→ Task prompt
Answer the following from the article below on hedge fund compensation:
1. What was the average reported cash compensation for 2011?
2. In which months was the survey conducted?
3. What percentage of hedge fund professionals reported double-digit positive returns for their funds in 2010?

→ Extract provided
Wednesday, 1 October 2014
Last updated 29 sec ago
Jan 10 2012 | 1:17pm ET
Hedge fund managers expected higher base salaries but lower bonuses in 2011, according to the 2012 Hedge Fund Compensation Report.
The average reported cash compensation for 2011 was $311,000—slightly below 2010 levels—according to the report, which is based on a survey of “several hundred” hedge fund managers and employees. (Publisher David Kochanek of HedgeFundCompensationReport.com told FINalternatives they do not reveal the exact number of respondents but said this is the survey’s fifth year and they are “confident in the results.”) The survey was done in October and November 2011.
In 2010, 45% of hedge fund professionals reported double-digit positive returns for their funds. Last year, that figure dropped to 16%. The number expecting their funds to be down 10% or less went from 3% to 22%. Only 4% expected their funds' performance to sink by double digits.

→ Supplied material
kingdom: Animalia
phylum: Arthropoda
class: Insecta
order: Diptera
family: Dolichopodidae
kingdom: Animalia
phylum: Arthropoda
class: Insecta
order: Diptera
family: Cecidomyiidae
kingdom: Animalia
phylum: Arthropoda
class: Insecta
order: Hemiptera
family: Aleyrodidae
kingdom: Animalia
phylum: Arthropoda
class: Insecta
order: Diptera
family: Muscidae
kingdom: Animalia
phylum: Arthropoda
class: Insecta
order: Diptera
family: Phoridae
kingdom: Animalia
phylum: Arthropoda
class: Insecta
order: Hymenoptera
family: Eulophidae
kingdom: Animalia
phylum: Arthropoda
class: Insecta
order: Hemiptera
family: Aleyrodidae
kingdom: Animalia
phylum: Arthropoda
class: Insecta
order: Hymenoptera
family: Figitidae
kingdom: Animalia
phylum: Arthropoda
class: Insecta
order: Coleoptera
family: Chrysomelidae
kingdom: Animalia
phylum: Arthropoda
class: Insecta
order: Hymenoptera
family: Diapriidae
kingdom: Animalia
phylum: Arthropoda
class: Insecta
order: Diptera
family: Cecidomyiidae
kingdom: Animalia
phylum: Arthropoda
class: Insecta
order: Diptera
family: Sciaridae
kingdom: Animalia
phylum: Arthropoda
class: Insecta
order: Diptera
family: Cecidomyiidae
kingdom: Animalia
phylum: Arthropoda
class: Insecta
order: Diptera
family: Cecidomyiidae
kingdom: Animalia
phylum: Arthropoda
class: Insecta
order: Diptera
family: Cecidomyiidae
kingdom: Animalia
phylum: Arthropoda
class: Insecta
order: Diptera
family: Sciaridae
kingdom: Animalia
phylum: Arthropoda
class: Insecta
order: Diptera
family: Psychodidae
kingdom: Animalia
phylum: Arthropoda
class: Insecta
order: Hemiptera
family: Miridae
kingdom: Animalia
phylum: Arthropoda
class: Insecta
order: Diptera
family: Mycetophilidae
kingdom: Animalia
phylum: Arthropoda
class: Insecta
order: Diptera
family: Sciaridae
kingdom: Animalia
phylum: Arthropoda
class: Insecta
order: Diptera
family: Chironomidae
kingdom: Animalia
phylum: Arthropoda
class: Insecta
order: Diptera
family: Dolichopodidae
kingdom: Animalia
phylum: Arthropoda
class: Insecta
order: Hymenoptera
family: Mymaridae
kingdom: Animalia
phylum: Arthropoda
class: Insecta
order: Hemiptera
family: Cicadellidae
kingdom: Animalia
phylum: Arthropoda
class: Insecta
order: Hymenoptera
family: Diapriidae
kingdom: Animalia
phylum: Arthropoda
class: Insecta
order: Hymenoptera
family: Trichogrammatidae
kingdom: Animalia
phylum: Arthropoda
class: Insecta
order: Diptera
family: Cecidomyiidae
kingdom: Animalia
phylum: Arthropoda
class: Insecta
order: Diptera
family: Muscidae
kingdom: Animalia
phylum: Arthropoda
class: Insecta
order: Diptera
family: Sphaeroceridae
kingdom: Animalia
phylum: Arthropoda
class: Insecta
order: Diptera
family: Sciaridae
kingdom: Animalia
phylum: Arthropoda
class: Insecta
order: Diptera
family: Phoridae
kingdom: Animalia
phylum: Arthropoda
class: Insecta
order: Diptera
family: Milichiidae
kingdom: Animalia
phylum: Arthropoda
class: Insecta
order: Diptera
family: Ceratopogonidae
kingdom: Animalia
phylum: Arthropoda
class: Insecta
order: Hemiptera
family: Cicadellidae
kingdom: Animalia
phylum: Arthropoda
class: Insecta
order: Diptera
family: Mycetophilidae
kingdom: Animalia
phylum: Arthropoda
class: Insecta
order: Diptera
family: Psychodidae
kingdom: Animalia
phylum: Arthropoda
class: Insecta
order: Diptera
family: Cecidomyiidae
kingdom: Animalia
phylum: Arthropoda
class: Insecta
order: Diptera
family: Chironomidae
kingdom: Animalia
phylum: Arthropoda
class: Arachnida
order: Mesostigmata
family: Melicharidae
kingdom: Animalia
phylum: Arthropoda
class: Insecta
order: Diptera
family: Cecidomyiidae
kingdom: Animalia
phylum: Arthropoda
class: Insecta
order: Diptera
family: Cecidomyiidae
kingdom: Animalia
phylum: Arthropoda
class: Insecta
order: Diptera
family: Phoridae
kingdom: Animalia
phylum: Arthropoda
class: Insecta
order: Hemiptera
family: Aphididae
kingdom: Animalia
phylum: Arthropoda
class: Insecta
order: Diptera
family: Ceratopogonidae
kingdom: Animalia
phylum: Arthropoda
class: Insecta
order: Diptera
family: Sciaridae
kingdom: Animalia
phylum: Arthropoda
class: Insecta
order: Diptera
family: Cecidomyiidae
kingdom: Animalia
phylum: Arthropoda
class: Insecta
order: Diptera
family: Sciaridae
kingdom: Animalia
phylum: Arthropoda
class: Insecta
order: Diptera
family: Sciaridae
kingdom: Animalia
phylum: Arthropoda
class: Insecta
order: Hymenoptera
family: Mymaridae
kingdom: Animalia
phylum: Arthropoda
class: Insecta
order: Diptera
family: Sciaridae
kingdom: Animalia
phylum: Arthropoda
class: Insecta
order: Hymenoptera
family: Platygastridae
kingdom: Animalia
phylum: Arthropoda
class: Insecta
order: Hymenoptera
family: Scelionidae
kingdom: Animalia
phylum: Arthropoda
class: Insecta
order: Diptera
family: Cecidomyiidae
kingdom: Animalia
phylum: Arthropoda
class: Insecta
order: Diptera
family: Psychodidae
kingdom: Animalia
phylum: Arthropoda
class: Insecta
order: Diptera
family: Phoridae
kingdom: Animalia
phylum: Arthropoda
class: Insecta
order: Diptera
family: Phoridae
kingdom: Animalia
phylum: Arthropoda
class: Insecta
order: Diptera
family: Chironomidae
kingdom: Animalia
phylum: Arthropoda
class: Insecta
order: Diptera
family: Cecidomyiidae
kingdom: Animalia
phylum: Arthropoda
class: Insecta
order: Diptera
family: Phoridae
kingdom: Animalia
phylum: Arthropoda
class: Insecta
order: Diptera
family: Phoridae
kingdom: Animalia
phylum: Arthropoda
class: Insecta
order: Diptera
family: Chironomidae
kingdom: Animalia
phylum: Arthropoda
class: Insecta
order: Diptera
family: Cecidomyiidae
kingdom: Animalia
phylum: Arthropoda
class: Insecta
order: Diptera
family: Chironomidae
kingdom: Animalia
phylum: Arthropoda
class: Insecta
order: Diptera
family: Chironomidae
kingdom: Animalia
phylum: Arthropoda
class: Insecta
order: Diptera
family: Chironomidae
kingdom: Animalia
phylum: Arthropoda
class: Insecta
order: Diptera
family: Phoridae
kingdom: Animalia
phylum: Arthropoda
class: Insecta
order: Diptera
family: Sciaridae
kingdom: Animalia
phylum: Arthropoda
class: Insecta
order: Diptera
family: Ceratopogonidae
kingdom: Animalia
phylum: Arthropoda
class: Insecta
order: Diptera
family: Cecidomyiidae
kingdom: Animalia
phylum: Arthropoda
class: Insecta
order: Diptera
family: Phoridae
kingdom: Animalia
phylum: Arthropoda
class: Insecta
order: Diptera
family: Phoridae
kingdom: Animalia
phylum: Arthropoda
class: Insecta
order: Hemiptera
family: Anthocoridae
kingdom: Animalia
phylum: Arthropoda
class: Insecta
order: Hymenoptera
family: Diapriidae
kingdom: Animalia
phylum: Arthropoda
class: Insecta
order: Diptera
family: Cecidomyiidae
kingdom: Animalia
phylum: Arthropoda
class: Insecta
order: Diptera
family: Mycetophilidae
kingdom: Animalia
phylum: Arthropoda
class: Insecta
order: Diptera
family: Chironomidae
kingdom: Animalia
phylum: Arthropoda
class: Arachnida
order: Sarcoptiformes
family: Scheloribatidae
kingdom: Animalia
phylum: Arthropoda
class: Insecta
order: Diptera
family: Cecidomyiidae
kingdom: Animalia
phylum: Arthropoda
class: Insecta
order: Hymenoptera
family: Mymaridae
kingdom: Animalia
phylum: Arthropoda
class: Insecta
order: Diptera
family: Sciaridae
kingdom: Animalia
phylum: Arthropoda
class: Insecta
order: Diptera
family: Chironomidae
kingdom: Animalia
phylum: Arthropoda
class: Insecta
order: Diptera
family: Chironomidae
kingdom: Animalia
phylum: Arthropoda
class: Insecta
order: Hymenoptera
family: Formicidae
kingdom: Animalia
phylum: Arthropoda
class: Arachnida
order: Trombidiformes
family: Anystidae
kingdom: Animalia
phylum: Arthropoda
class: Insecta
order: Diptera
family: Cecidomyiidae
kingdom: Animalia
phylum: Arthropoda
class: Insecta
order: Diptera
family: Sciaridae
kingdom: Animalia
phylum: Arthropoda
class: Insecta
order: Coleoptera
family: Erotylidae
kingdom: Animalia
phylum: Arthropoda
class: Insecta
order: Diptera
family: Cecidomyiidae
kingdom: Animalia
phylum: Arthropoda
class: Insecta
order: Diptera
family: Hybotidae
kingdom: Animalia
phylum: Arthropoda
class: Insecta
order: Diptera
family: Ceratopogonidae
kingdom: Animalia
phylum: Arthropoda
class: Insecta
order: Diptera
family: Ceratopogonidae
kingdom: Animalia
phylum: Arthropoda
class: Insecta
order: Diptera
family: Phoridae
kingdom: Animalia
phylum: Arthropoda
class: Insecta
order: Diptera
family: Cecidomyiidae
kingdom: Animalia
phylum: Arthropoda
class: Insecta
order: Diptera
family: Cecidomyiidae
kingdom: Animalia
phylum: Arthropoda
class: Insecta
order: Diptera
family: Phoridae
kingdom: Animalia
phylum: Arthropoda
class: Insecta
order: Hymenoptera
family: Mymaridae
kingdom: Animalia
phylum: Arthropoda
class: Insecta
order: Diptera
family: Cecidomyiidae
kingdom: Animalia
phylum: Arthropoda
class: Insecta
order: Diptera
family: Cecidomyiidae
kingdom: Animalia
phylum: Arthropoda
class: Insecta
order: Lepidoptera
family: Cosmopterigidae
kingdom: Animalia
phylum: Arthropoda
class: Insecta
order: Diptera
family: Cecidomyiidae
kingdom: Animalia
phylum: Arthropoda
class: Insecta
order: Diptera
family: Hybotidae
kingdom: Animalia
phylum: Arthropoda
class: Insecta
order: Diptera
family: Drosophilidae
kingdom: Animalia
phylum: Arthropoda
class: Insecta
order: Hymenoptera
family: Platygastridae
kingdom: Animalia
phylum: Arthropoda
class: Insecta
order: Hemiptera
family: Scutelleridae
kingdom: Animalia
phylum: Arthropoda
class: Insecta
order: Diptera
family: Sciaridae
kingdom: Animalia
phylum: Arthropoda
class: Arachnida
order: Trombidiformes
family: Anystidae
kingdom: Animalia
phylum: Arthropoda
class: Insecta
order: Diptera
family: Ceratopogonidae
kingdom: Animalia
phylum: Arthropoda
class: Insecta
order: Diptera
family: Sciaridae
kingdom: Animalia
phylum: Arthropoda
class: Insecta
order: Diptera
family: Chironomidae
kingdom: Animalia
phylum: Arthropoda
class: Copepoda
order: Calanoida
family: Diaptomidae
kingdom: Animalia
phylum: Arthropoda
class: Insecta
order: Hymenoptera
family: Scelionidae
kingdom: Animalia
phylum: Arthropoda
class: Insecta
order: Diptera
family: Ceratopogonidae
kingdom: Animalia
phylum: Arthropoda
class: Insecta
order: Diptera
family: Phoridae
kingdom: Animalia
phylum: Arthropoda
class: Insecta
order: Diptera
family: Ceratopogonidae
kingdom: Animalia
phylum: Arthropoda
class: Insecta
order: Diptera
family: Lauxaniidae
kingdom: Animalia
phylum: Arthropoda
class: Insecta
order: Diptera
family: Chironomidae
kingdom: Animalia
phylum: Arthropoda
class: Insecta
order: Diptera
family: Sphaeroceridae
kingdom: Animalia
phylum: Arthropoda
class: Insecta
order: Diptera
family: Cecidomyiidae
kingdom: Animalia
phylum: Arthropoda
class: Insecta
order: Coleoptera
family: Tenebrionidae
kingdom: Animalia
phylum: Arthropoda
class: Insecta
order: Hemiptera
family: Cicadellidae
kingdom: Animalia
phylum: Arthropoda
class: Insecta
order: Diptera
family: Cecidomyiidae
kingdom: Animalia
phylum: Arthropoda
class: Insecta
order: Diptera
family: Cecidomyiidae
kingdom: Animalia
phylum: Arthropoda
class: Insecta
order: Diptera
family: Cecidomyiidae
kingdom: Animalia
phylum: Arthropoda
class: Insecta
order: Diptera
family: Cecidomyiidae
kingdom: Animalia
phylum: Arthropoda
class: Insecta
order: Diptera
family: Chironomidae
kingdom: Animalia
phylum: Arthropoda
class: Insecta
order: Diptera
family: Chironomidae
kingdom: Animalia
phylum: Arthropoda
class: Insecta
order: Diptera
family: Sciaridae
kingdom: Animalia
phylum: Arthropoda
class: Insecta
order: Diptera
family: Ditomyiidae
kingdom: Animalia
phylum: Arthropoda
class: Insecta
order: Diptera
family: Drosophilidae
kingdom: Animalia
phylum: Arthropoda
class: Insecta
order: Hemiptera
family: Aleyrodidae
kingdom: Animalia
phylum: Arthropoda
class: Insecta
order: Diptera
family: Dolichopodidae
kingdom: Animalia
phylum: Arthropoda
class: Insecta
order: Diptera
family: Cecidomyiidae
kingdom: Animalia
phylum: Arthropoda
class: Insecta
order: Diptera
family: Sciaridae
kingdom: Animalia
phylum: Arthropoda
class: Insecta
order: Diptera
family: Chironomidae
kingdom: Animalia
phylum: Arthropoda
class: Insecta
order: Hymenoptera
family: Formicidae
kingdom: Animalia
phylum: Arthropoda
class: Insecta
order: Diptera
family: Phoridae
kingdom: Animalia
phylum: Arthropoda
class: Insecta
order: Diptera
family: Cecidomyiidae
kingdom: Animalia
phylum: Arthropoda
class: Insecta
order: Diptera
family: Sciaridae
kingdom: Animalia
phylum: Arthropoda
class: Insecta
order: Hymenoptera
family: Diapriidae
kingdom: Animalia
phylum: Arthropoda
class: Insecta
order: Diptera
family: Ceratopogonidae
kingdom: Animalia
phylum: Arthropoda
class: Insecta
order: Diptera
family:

→ Problem solution
1. $311,000
2. October and November 2011
3. 45%